Многие из тех, кто писал о голоде, винят в таком освещении сочетание идеологической ангажированности и индивидуального предательства. Несколько западных журналистов, утверждают эти авторы, были либо очарованы коммунизмом, либо им давали взятки, и поэтому они лгали о событиях в СССР, скрывая, а не освещая голод[395]

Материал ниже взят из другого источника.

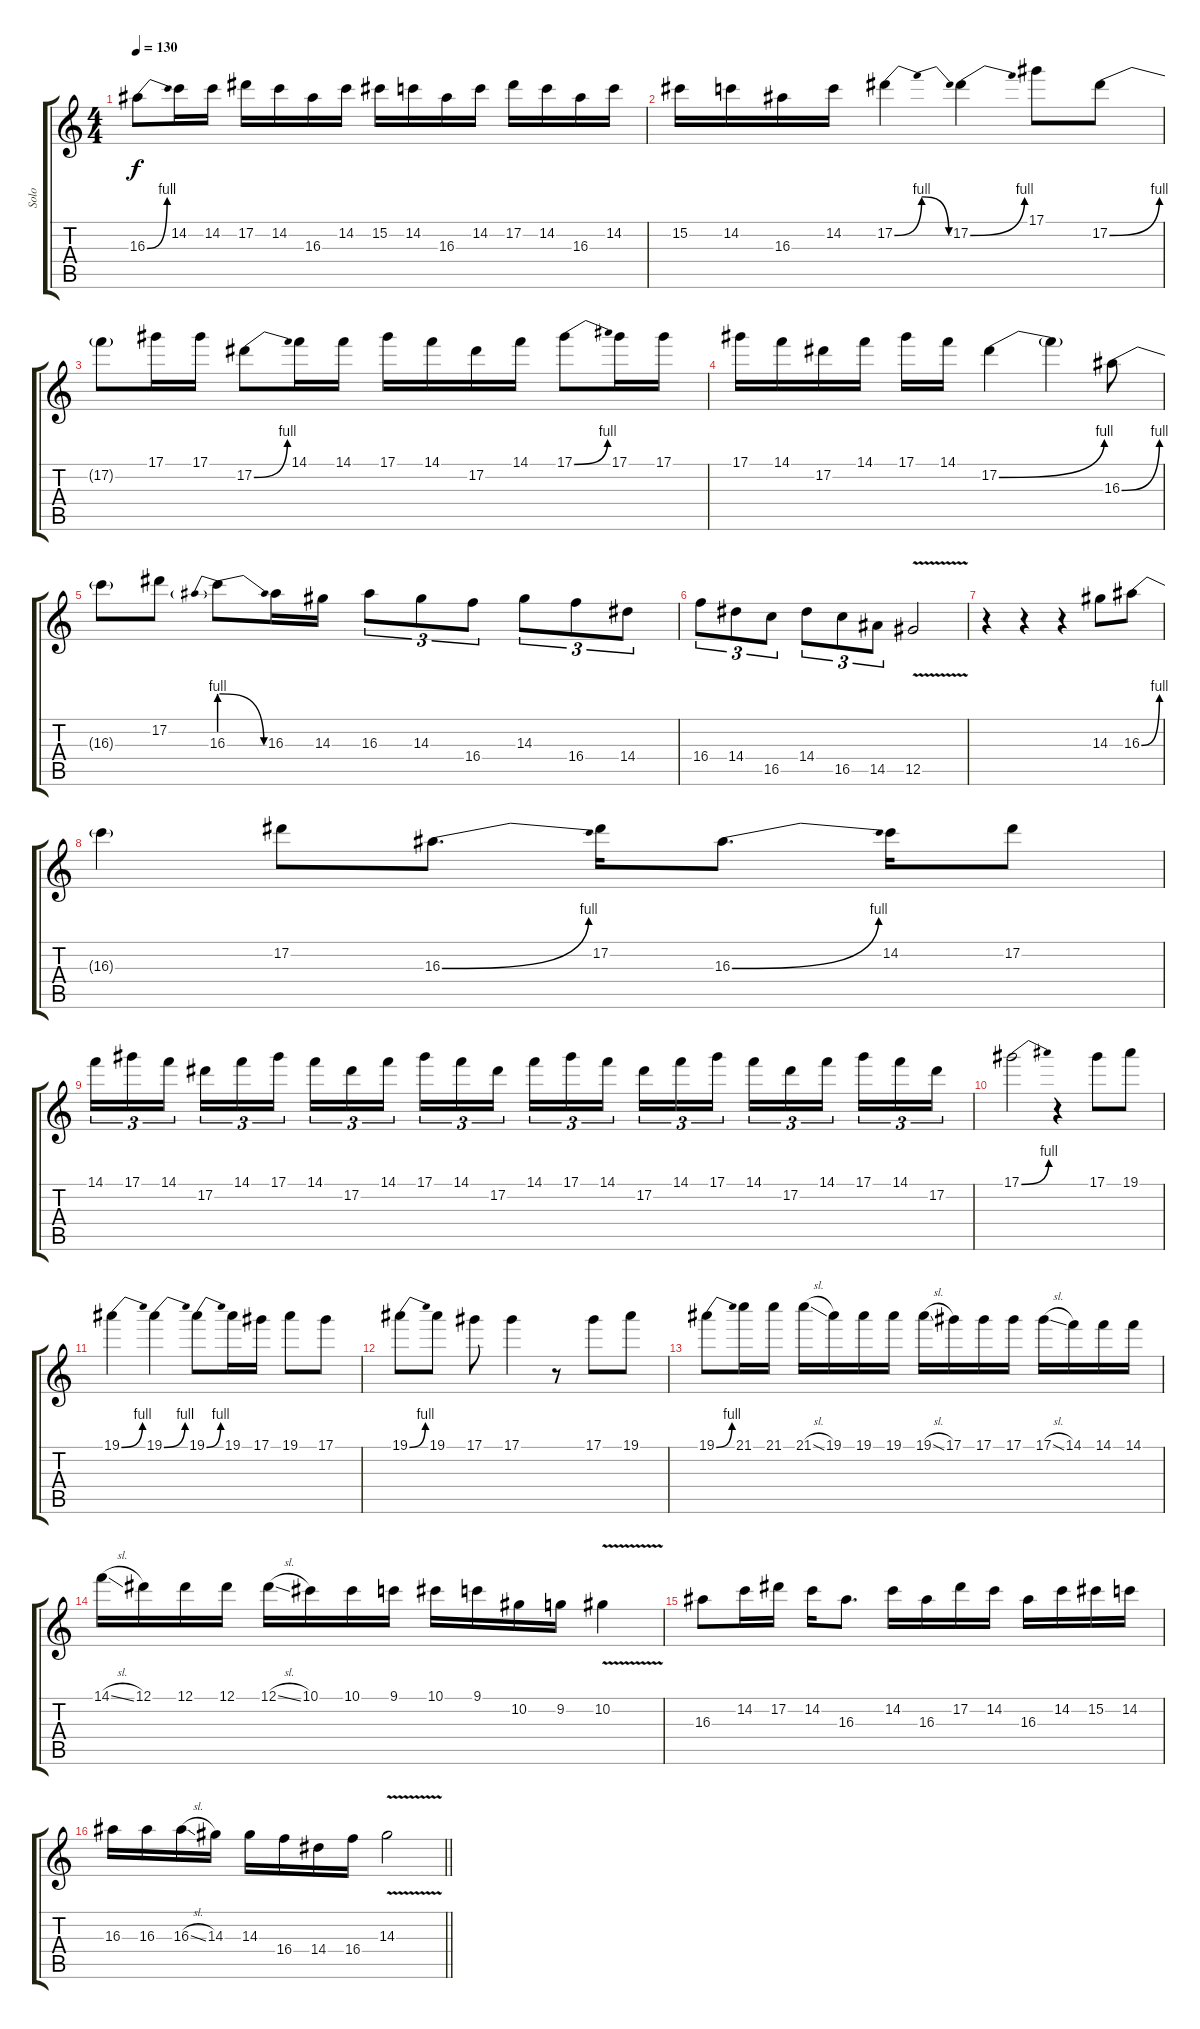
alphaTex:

\track ("Solo" "Solo") {instrument overdrivenguitar}
\staff {score tabs}
\tuning (Eb4 Bb3 Gb3 Db3 Ab2 Eb2) {hide}
\ts (4 4)
\tempo 130
\clef g2
\ks c
16.3{be (bend 0 0 60 4)}.8{dy f} 14.2.16 14.2.16 17.2.16 14.2.16 16.3.16 14.2.16 15.2.16 14.2.16 16.3.16 14.2.16 17.2.16 14.2.16 16.3.16 14.2.16 |
15.2.16 14.2.16 16.3.16 14.2.16 17.2{be (bendrelease 0 0 38 4 38 4 60 0)}.4 17.2{be (bend 0 0 60 4)}.4 17.1.8 17.2{be (bend 0 0 60 4)}.8 |
17.2{t}.8 17.1.16 17.1.16 17.2{be (bend 0 0 60 4)}.8 14.1.16 14.1.16 17.1.16 14.1.16 17.2.16 14.1.16 17.1{be (bend 0 0 60 4)}.8 17.1.16 17.1.16 |
17.1.16 14.1.16 17.2.16 14.1.16 17.1.16 14.1.16 17.2{be (bend 0 0 60 4)}.4 17.2{t}.4 16.3{be (bend 0 0 60 4)}.8 |
16.3{t}.8 17.2.8 16.3{be (prebendrelease 0 4 60 0)}.8 16.3.16 14.3.16 16.3.8{tu (3 2)} 14.3.8{tu (3 2)} 16.4.8{tu (3 2)} 14.3.8{tu (3 2)} 16.4.8{tu (3 2)} 14.4.8{tu (3 2)} |
16.4.8{tu (3 2)} 14.4.8{tu (3 2)} 16.5.8{tu (3 2)} 14.4.8{tu (3 2)} 16.5.8{tu (3 2)} 14.5.8{tu (3 2)} 12.5{v}.2 |
r.4 r.4 r.4 14.3.8 16.3{be (bend 0 0 60 4)}.8 |
16.3{t}.4 17.2.8 16.3{be (bend 0 0 60 4)}.8{d} 17.2.16 16.3{be (bend 0 0 60 4)}.8{d} 14.2.16 17.2.8 |
14.1.16{tu (3 2)} 17.1.16{tu (3 2)} 14.1.16{tu (3 2) beam splitsecondary} 17.2.16{tu (3 2)} 14.1.16{tu (3 2)} 17.1.16{tu (3 2)} 14.1.16{tu (3 2)} 17.2.16{tu (3 2)} 14.1.16{tu (3 2) beam splitsecondary} 17.1.16{tu (3 2)} 14.1.16{tu (3 2)} 17.2.16{tu (3 2)} 14.1.16{tu (3 2)} 17.1.16{tu (3 2)} 14.1.16{tu (3 2) beam splitsecondary} 17.2.16{tu (3 2)} 14.1.16{tu (3 2)} 17.1.16{tu (3 2)} 14.1.16{tu (3 2)} 17.2.16{tu (3 2)} 14.1.16{tu (3 2) beam splitsecondary} 17.1.16{tu (3 2)} 14.1.16{tu (3 2)} 17.2.16{tu (3 2)} |
17.1{be (bend 0 0 60 4)}.2 r.4 17.1.8 19.1.8 |
19.1{be (bend 0 0 60 4)}.4 19.1{be (bend 0 0 60 4)}.4 19.1{be (bend 0 0 60 4)}.8 19.1.16 17.1.16 19.1.8 17.1.8 |
19.1{be (bend 0 0 60 4)}.8 19.1.8 17.1.8 17.1.4 r.8 17.1.8 19.1.8 |
19.1{be (bend 0 0 60 4)}.8 21.1.16 21.1.16 21.1{sl}.16 19.1.16 19.1.16 19.1.16 19.1{sl}.16 17.1.16 17.1.16 17.1.16 17.1{sl}.16 14.1.16 14.1.16 14.1.16 |
14.1{sl}.16 12.1.16 12.1.16 12.1.16 12.1{sl}.16 10.1.16 10.1.16 9.1.16 10.1.16 9.1.16 10.2.16 9.2.16 10.2{v}.4 |
16.3.8 14.2.16 17.2.16 14.2.16 16.3.8{d} 14.2.16 16.3.16 17.2.16 14.2.16 16.3.16 14.2.16 15.2.16 14.2.16 |
\barLineRight lightlight
16.3.16 16.3.16 16.3{sl}.16 14.3.16 14.3.16 16.4.16 14.4.16 16.4.16 14.3{v}.2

. И действительно, в этом утверждении есть доля истины.Но если вина за сокрытие голода лежит на небольшой группе коррумпированных или скомпрометированных журналистов, то чем объясняется его освещение в некоторых западных газетах и у многих американских экспертов, которые знали о положении в сельской местности? Ответ не ограничивается индивидуальными политическими убеждениями и вероломством отдельных личностей, а коренится в давних (даже весьма потасканных) аспектах западного понимания России. Такие журналисты, как Уолтер Дюранти («New York Times»), Морис Хиндус (внештатный сотрудник) и Луис Фишер («The Nation»), действительно предоставили важную информацию о голоде. Тем не менее их репортажи мало чем отличались от репортажей других журналистов, которые позже осудили голод: Юджин Лайонс («United Press») и Уильям Генри Чемберлин («Christian Science Monitor»).